■ **TASK 1**
Pick out every line of the rows below that contains the string "epochtimes", and copy each one.

I would like someone to ensure that order is maintained in the gallery, please.

[English]

The Hon. the Speaker: Could the Black Rod secure the gallery and empty the north gallery?

Senator Cowan: Do you wish me to wait until your order is complied with, Your Honour?

The Hon. the Speaker: Yes. Thank you, senator.

Senator Cowan: As I said, for 40 years, successive governments of both political stripes, Liberal and Progressive Conservative alike, have put in place policies to protect the right of federal employees to work in the language of their choice, English or French, and to ensure that in the Government of Canada no one is a second-class citizen — anglophone or francophone, all are equal.

(1420)

Today, employees have a right — a right, honourable senators — to meet with their superiors and speak in the language of their choice — the employees' choice, not the boss's. Mr. Ferguson admitted that he will not be able to do that. Senator Fraser asked what he would do if a francophone employee wished to meet with him privately to discuss a matter in confidence. He said he would not be able to do it.

Honourable senators, there is another problem. Employees have a right to work in the official language of their choice. There are undoubtedly thousands of memoranda and documents across the federal government that are only in French. As Auditor General, Mr. Ferguson would be expected to be able to read and understand any document relevant to an audit he is conducting, yet he is incapable of reviewing documents in French. He cannot now do the job. He would have to rely completely on others to do it for him.

Mr. Ferguson has said repeatedly that he appreciates the importance of the Auditor General being proficient in both languages and expressed his personal commitment to achieve this. I accept that Mr. Ferguson has the best of intentions. My issue is with the decision of the Selection Committee and then the Prime Minister in accepting "intention'' as a satisfactory substitute for ability, particularly on a matter so critical to how we define ourselves as a nation.

Mr. Ferguson has served for 25 years in the public service of New Brunswick, Canada's only officially bilingual province. He rose to hold high positions — Auditor General and now Deputy Minister of Finance — yet he either never took the time or never succeeded in becoming proficient in French in 25 years.

He told us that his language skills have been assessed, but he could not remember what the score was. He was informed that he would need 1,200 hours to achieve his desired fluency goals. He said he estimates that he can accomplish this in approximately one year.

Mr. Ferguson received this news in February and has been working at French since then. It is now November, some eight or nine months later. We all saw very clearly that he is still not able to carry on a conversation or understand French when it is spoken to him.

I am also concerned about the implications of appointing someone as Canada's next Auditor General who plans to devote at least 1,200 hours in the first year to studying French. If he were to work full time, 40 hours a week studying French, he would be spending 30 weeks on nothing but French language training.

A cynic might ask whether this government has intentionally put forward someone to serve as Auditor General who will be so busy learning French that he will not have time to investigate things like $50 million approved for Canadian border crossings but spent on gazebos and community centres hundreds of miles from any border and, in fact, in the riding of the President of the Treasury Board, Tony Clement, who, coincidently, chaired the Selection Committee for the Auditor General.

Given the recent actions of Minister Clement, it is clear that we need an alert, focused, full-time, diligent Auditor General in this country. How many more millions of taxpayer dollars would this government waste and lavish on its friends if it knew that the Auditor General was not paying attention?

■ **SUPPLIED ENTRIES**

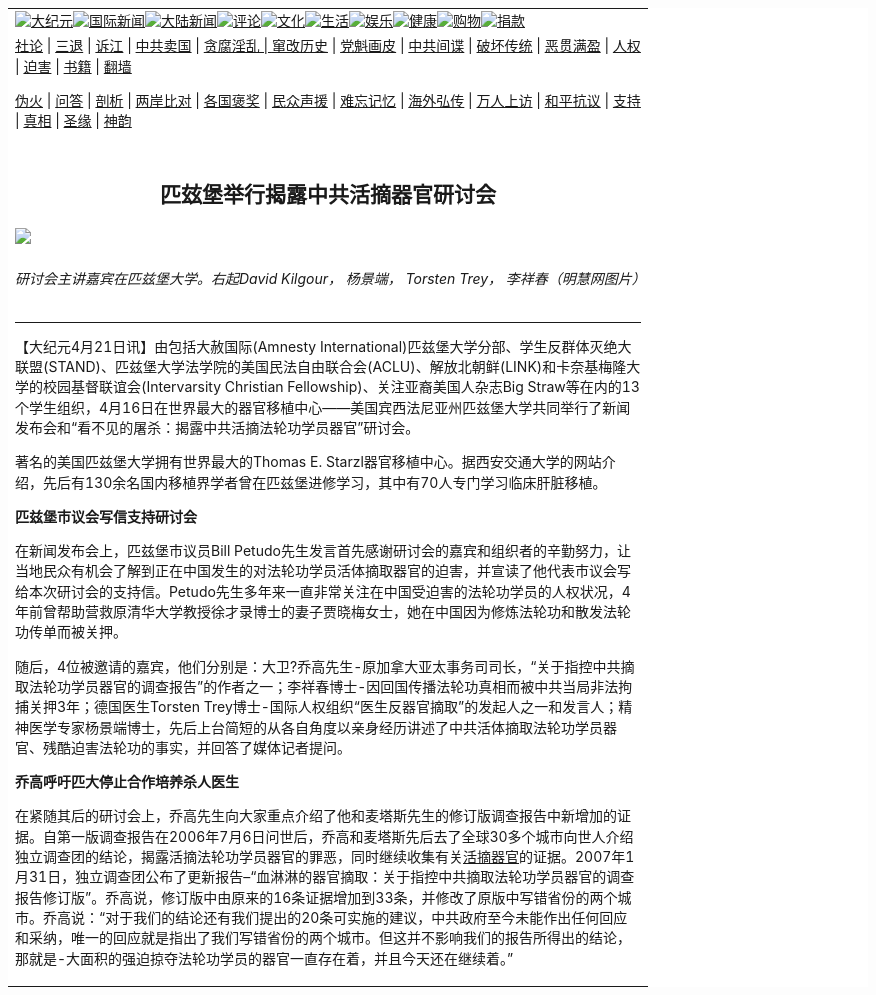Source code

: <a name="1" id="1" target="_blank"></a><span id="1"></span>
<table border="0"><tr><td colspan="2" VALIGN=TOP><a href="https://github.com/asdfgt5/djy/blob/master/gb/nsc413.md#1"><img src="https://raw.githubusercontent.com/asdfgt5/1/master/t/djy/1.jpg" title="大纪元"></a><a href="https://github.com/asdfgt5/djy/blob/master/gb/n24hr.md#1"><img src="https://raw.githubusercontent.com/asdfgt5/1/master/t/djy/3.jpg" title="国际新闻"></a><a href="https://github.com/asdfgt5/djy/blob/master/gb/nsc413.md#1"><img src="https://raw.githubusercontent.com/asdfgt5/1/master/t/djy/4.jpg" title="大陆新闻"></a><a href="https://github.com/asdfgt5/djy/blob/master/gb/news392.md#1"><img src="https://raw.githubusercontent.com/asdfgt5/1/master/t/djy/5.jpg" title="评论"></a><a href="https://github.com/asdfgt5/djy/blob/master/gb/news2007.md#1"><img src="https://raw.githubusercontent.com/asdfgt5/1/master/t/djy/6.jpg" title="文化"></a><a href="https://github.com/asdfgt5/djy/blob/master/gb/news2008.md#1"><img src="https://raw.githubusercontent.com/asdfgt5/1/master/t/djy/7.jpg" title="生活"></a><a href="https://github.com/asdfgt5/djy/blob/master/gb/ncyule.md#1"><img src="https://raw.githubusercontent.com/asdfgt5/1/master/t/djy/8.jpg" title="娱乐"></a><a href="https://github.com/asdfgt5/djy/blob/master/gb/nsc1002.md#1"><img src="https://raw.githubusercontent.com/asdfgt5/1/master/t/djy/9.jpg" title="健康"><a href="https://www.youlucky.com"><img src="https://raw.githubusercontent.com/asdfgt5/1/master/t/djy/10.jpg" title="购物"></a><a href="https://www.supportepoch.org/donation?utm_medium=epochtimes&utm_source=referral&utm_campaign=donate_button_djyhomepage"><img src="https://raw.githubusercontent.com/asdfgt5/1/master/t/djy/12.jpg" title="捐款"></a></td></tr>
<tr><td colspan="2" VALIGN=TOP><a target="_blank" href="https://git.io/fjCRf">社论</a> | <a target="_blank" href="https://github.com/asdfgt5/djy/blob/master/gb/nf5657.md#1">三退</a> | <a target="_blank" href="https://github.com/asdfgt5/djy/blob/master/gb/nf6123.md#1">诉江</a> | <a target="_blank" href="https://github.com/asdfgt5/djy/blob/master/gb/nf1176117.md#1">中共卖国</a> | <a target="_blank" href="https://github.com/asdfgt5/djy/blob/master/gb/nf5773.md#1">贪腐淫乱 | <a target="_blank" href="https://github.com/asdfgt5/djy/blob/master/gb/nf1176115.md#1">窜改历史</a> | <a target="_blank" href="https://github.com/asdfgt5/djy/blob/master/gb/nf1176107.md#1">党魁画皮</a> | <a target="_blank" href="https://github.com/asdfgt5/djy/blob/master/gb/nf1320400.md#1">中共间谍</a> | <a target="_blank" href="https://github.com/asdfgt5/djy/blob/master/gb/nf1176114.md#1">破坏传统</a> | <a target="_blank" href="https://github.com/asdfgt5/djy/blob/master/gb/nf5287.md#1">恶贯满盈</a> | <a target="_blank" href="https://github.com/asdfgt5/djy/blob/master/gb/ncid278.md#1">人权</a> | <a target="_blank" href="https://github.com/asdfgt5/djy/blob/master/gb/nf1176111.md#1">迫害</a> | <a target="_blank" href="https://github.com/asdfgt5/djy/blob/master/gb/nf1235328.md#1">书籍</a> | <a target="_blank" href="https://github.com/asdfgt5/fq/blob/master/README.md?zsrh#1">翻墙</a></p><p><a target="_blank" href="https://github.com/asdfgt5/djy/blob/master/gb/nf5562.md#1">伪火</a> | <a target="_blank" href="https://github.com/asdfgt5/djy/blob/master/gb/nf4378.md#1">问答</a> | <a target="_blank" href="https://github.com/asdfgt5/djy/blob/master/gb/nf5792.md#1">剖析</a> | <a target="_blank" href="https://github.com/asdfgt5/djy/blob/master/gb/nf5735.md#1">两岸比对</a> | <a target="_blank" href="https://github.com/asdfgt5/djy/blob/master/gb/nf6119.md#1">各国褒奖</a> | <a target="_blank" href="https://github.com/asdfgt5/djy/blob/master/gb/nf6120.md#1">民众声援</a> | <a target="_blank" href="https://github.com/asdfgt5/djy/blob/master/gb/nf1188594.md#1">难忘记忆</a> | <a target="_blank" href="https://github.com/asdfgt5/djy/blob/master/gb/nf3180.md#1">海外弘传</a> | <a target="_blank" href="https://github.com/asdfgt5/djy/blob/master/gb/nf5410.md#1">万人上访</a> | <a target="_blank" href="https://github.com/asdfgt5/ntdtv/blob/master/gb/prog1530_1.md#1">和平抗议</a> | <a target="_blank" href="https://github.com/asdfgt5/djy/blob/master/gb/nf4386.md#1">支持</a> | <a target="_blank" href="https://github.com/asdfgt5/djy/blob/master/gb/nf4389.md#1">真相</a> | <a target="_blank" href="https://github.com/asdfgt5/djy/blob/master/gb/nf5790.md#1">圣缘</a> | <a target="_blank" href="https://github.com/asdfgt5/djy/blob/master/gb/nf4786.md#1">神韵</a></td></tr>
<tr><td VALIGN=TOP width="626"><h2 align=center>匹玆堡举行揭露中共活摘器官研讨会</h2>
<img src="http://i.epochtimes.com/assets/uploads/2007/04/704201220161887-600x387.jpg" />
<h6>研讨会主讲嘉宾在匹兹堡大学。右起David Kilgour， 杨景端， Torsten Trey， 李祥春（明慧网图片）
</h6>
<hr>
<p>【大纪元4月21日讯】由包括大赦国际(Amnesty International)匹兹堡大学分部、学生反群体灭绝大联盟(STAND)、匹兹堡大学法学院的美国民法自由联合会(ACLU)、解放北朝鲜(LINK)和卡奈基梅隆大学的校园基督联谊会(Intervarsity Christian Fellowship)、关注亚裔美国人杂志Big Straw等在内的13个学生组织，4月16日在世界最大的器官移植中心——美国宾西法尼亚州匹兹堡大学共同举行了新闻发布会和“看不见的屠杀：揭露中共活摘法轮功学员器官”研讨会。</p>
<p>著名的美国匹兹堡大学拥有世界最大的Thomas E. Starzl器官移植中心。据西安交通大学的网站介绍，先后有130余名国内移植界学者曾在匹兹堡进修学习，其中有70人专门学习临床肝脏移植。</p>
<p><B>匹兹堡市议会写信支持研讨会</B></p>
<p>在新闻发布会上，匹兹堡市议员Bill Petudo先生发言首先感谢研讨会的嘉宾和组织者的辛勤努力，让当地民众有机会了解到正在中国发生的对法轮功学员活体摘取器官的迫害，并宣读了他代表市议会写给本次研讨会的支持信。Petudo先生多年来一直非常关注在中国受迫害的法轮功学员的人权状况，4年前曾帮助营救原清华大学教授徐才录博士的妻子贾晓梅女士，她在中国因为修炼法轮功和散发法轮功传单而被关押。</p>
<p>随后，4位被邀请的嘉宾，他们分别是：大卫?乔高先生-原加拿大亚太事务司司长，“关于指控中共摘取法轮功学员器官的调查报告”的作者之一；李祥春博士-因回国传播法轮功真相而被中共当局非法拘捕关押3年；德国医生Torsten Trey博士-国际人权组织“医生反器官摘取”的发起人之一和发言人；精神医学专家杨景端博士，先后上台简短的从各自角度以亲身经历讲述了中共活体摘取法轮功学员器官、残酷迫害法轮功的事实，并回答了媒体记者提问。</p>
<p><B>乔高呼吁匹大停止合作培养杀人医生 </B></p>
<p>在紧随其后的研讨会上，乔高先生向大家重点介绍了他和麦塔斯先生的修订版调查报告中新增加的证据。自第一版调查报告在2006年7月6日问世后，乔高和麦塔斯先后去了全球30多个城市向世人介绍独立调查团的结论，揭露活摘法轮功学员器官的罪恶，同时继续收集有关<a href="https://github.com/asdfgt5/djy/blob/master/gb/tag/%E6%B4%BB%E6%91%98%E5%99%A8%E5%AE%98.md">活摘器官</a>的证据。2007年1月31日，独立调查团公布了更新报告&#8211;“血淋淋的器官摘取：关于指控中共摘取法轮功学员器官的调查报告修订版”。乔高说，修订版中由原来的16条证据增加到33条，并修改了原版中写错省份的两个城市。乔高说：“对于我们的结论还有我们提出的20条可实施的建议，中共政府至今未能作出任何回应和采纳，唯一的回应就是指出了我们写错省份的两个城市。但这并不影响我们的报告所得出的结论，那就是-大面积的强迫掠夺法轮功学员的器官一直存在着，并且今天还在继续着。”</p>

■ **TASK 2**
Render this sentence from the Senate debate above in French: "Mr. Ferguson received this news in February and has been working at French since then."

■ **TASK RESPONSE 1**
<table border="0"><tr><td colspan="2" VALIGN=TOP><a href="https://github.com/asdfgt5/djy/blob/master/gb/nsc413.md#1"><img src="https://raw.githubusercontent.com/asdfgt5/1/master/t/djy/1.jpg" title="大纪元"></a><a href="https://github.com/asdfgt5/djy/blob/master/gb/n24hr.md#1"><img src="https://raw.githubusercontent.com/asdfgt5/1/master/t/djy/3.jpg" title="国际新闻"></a><a href="https://github.com/asdfgt5/djy/blob/master/gb/nsc413.md#1"><img src="https://raw.githubusercontent.com/asdfgt5/1/master/t/djy/4.jpg" title="大陆新闻"></a><a href="https://github.com/asdfgt5/djy/blob/master/gb/news392.md#1"><img src="https://raw.githubusercontent.com/asdfgt5/1/master/t/djy/5.jpg" title="评论"></a><a href="https://github.com/asdfgt5/djy/blob/master/gb/news2007.md#1"><img src="https://raw.githubusercontent.com/asdfgt5/1/master/t/djy/6.jpg" title="文化"></a><a href="https://github.com/asdfgt5/djy/blob/master/gb/news2008.md#1"><img src="https://raw.githubusercontent.com/asdfgt5/1/master/t/djy/7.jpg" title="生活"></a><a href="https://github.com/asdfgt5/djy/blob/master/gb/ncyule.md#1"><img src="https://raw.githubusercontent.com/asdfgt5/1/master/t/djy/8.jpg" title="娱乐"></a><a href="https://github.com/asdfgt5/djy/blob/master/gb/nsc1002.md#1"><img src="https://raw.githubusercontent.com/asdfgt5/1/master/t/djy/9.jpg" title="健康"><a href="https://www.youlucky.com"><img src="https://raw.githubusercontent.com/asdfgt5/1/master/t/djy/10.jpg" title="购物"></a><a href="https://www.supportepoch.org/donation?utm_medium=epochtimes&utm_source=referral&utm_campaign=donate_button_djyhomepage"><img src="https://raw.githubusercontent.com/asdfgt5/1/master/t/djy/12.jpg" title="捐款"></a></td></tr>
<img src="http://i.epochtimes.com/assets/uploads/2007/04/704201220161887-600x387.jpg" />

■ **TASK RESPONSE 2**
M. Ferguson a reçu cette nouvelle en février et travaille son français depuis.